** 読む抜粋 **
活発な市場では市場調査も活発に行われる。しかし、リーディング・デバイスとなると、PCの出荷データのような客観性に乏しく、数字はすべて推定なので、過去の数字も明日の数字も、仮定と仮説に左右されて大きく揺れる。それは基本的にタブレットとE-Readerの関係をどう見るか、というところから来ている。当初、多くの人がiPad(カラー汎用機)はKindle(白黒専用機)を食うと考えた。事実はそれに反したが、Kindle Fireの登場によって、E-Reader衰退論が復活してきた。[全文=♥会員]
タブレットとE-Reader:共存かタブレットの勝利か
印刷本とE-Bookのカニバリ(共食い)論は有名だが、もう一つ根強いのがタブレットと専用E-Readerのカニバリ論。これらはともに一面を持って比較していることが共通している。周知のように、本誌は一貫してこれらのカニバリを否定してきた。別の次元で考えているからだ。しかしこれが誰の目にも明らかになるのは数年かかりそうで、他方で唯一アマゾンだけが正確な数字を持って市場をリードしているのが何とももどかしい。
ゴールドマン・サックスのアナリスト、ヘザー・ベリーニ氏は1月はじめ、非Kindle Fire (Non-KF)とKFという点に注目したレポートを発表した(Forbes, 01/09)。それによるとNon-KFはQ4-11-Q1-12で44%下落し、年間出荷は2500万台と同社の前の予想を1000万台下方修正した。KFは1,920万台と2000万台に近い線を予想。他方、バークレイズ・キャピタルのアンソニー・ディクレメンテ氏は、それぞれ2,350万台と1,530万台を予想、かなり離れた予想をしている。同氏は、一部でカニバリ現象はあるものの、初心者はKindle Fireを選び、本だけでなく多くの種類のコンテンツを購入すると予想し、共存説を主張した。

** 提供された一覧 **
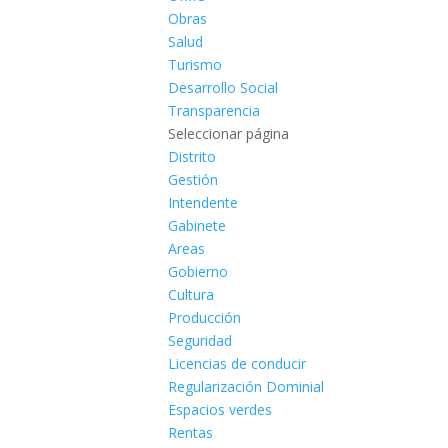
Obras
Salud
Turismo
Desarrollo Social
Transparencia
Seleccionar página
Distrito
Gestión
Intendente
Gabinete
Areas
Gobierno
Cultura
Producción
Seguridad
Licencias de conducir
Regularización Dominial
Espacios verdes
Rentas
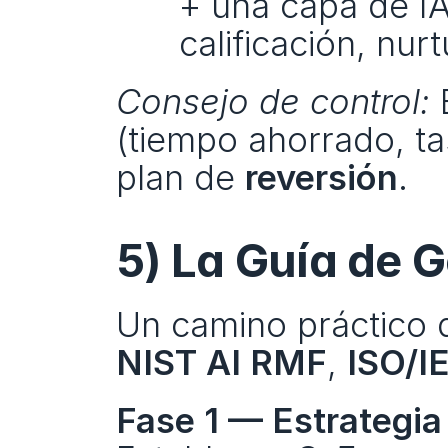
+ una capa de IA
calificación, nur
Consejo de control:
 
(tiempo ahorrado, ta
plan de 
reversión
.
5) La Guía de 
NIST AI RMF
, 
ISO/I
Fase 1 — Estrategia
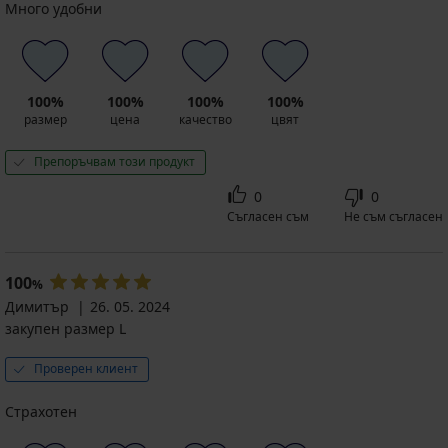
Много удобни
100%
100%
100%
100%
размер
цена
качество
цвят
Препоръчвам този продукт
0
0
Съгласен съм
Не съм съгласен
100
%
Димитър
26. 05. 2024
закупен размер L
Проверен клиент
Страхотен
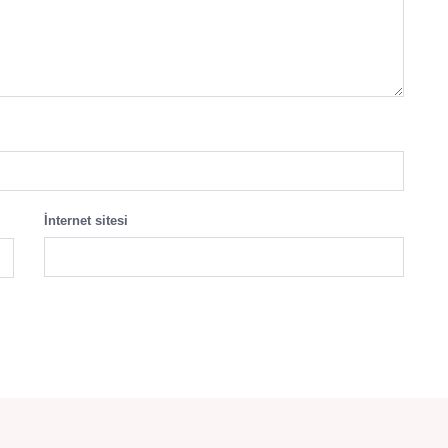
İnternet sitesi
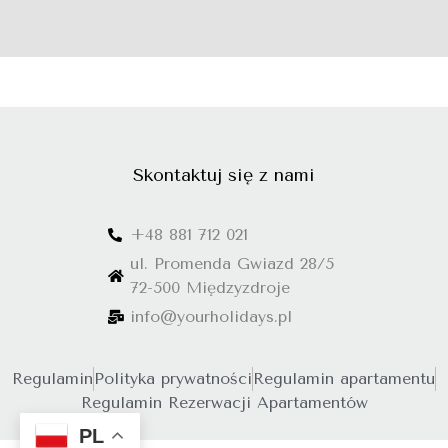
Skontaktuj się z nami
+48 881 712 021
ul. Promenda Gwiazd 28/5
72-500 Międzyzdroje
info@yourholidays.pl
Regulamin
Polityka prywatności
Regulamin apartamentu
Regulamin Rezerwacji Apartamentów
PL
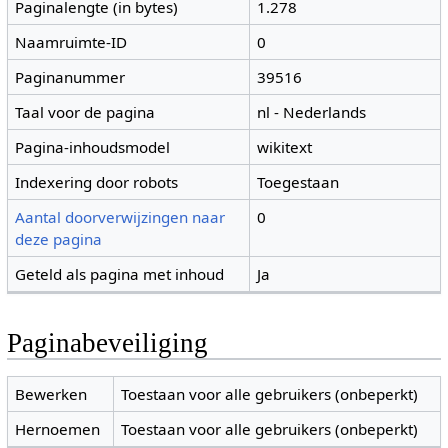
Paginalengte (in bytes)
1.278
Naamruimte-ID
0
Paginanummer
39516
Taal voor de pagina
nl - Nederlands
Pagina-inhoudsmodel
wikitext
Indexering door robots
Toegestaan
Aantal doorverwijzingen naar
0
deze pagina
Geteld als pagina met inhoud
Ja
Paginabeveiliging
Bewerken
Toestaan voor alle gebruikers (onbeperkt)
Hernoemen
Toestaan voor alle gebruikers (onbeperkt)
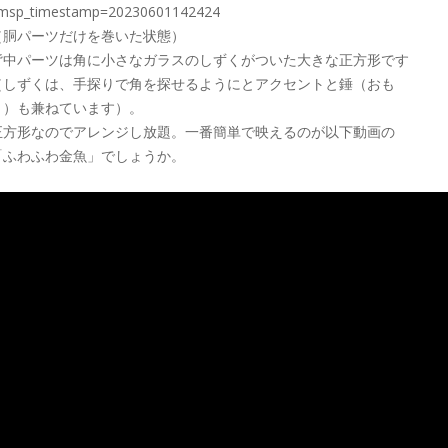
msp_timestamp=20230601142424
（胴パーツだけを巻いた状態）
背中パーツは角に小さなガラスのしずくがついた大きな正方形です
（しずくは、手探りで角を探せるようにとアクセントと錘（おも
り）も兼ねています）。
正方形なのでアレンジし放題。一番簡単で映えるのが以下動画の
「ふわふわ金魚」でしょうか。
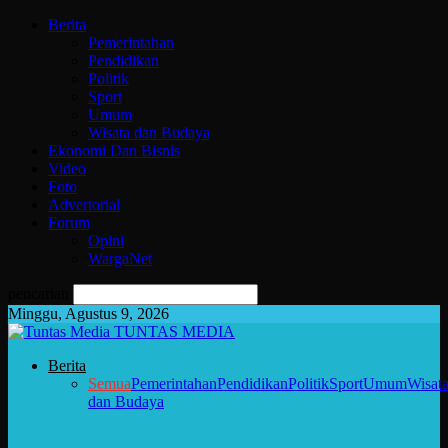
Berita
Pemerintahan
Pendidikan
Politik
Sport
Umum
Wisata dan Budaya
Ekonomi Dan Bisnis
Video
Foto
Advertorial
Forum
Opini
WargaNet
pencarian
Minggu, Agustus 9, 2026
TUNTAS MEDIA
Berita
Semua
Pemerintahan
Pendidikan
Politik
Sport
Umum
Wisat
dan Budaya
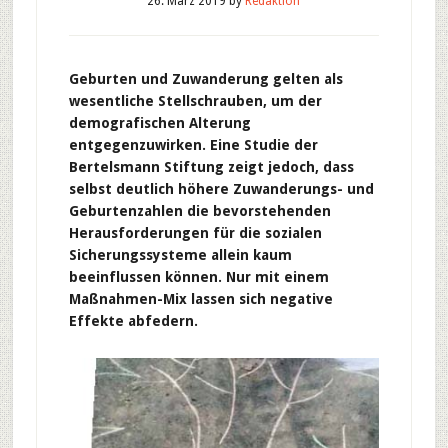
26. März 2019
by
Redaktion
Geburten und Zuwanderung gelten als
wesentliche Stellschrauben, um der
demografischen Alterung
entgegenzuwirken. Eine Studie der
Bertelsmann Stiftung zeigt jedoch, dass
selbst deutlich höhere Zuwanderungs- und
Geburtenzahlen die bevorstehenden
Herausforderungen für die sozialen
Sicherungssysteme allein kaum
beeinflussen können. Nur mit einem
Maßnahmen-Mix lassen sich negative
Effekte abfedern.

==

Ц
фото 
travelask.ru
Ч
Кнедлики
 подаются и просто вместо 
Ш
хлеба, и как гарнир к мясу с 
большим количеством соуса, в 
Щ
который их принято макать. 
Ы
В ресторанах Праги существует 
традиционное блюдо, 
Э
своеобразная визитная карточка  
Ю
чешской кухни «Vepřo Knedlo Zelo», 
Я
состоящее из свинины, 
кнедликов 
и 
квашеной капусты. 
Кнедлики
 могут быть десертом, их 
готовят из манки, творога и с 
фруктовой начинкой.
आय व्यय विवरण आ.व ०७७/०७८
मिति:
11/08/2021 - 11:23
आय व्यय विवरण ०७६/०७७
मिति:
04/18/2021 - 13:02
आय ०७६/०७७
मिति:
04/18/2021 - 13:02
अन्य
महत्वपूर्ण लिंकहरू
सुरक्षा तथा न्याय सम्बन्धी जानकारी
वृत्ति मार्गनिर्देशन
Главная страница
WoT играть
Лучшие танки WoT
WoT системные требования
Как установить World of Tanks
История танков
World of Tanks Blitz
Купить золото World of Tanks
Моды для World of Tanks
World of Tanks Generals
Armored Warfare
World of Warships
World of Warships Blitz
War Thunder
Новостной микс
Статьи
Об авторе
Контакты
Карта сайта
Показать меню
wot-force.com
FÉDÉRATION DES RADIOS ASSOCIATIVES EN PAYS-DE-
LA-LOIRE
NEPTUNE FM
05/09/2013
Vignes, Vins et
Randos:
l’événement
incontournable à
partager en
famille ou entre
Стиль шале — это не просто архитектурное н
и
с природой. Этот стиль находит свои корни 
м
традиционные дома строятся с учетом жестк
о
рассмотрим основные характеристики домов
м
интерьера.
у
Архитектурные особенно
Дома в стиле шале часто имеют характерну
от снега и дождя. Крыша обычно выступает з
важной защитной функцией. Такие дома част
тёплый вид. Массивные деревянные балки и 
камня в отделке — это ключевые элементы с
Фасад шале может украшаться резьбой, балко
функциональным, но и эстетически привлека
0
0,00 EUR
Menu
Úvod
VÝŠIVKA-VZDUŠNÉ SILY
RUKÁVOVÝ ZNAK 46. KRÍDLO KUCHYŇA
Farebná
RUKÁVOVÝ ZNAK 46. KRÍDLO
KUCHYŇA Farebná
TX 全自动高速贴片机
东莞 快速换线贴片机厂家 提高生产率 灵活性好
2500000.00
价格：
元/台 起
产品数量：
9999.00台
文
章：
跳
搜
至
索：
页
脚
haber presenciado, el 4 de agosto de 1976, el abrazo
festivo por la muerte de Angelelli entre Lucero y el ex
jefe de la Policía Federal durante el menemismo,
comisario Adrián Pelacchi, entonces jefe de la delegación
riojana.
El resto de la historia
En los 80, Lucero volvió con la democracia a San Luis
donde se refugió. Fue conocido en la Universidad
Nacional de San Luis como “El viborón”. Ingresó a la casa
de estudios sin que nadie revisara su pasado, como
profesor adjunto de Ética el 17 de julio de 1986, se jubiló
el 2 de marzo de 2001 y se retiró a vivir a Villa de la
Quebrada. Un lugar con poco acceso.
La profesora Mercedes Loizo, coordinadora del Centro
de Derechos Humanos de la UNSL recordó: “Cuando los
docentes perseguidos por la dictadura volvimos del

...

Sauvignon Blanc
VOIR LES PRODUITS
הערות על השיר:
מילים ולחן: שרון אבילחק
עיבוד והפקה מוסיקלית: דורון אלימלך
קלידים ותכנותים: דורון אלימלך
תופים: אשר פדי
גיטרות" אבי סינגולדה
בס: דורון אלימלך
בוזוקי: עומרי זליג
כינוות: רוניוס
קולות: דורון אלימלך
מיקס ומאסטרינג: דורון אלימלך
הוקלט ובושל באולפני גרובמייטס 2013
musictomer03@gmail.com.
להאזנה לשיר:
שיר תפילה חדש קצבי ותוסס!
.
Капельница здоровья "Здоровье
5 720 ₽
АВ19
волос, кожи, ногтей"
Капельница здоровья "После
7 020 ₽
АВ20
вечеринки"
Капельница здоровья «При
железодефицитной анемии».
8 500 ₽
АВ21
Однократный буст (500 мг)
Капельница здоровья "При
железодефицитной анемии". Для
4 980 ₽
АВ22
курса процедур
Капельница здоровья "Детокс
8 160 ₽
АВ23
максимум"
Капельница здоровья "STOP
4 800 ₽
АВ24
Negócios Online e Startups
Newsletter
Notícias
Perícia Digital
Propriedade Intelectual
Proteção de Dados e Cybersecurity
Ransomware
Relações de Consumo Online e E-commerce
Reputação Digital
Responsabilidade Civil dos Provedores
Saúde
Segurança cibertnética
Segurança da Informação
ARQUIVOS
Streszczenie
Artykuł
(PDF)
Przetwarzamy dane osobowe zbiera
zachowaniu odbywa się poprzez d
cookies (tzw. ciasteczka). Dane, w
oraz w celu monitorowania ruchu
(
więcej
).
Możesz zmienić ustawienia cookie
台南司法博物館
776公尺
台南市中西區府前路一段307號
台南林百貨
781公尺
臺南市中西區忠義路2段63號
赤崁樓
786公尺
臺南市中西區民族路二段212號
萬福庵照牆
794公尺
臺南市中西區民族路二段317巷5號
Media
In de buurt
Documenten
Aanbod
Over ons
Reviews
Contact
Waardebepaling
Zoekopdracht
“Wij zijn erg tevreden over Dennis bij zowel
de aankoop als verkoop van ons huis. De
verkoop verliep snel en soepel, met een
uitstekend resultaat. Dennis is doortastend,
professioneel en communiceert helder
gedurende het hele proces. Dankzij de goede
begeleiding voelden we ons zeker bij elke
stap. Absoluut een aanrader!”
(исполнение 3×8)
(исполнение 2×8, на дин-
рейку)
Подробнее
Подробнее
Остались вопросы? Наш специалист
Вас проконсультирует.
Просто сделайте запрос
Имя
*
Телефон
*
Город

** 読んで応用 **
1. 一覧の中で「Капельница」という語を含む行を、すべて返してもらえますか?
2. タブレットとE-Readerに関する文章を、最後の文の後から引き継いで続けてもらえますか?
この一覧は、タブレットとE-Readerに関する文章とは何の関係もありません。

** 課題ごとの結果 **
1.
Капельница здоровья "Здоровье
Капельница здоровья "После
Капельница здоровья «При
Капельница здоровья "При
Капельница здоровья "Детокс
Капельница здоровья "STOP

2.
B&Nの四半期決算で、E-ReaderのSimple Nook Touchが計画を下回り、Nook Colorが好調と発表されていること、そしてKindle Fireが500万台レベルの出荷となったことで、E-Reader衰退論は力を得たようだ。しかし、どうも投資アナリストは、読書端末としては相変わらずE-Readerの優位が続いていること、タブレットがすでに世界商品なのに対して、後者の普及は北米~英語圏中心であることを忘れる傾向がある。また、タブレットはメールやFacebook、ブラウジングに使われることのほうが多いが、E-Readerは読書にしか使われないことも、簡単に見落としてしまう。
Kindle vs. Kindle Fire
IDCが最近行ったタブレットの世界出荷動向調査では、2011年第4四半期(Q4)に56.1%増の2,820万台となったとしている。Kindle Fireは470万台でシェア16.8%を確保、iPadは1,540万台の54.7%に低下した。B&Nは3.5%でサムスンとパンデジタル(Pandigital)の間に食い込んだが、昨年よりシェアを1ポイント落とした。他方で、急減速したとの観測も出ている専用E-Readerは、価格の低下と北米以外での需要増に支えられ、予想を超える1,070万台を達成、Q3の650万台をも上回った。IDCではこの傾向が2012年も続くと考えているが、Q1は740万台に減速を見込んでいる。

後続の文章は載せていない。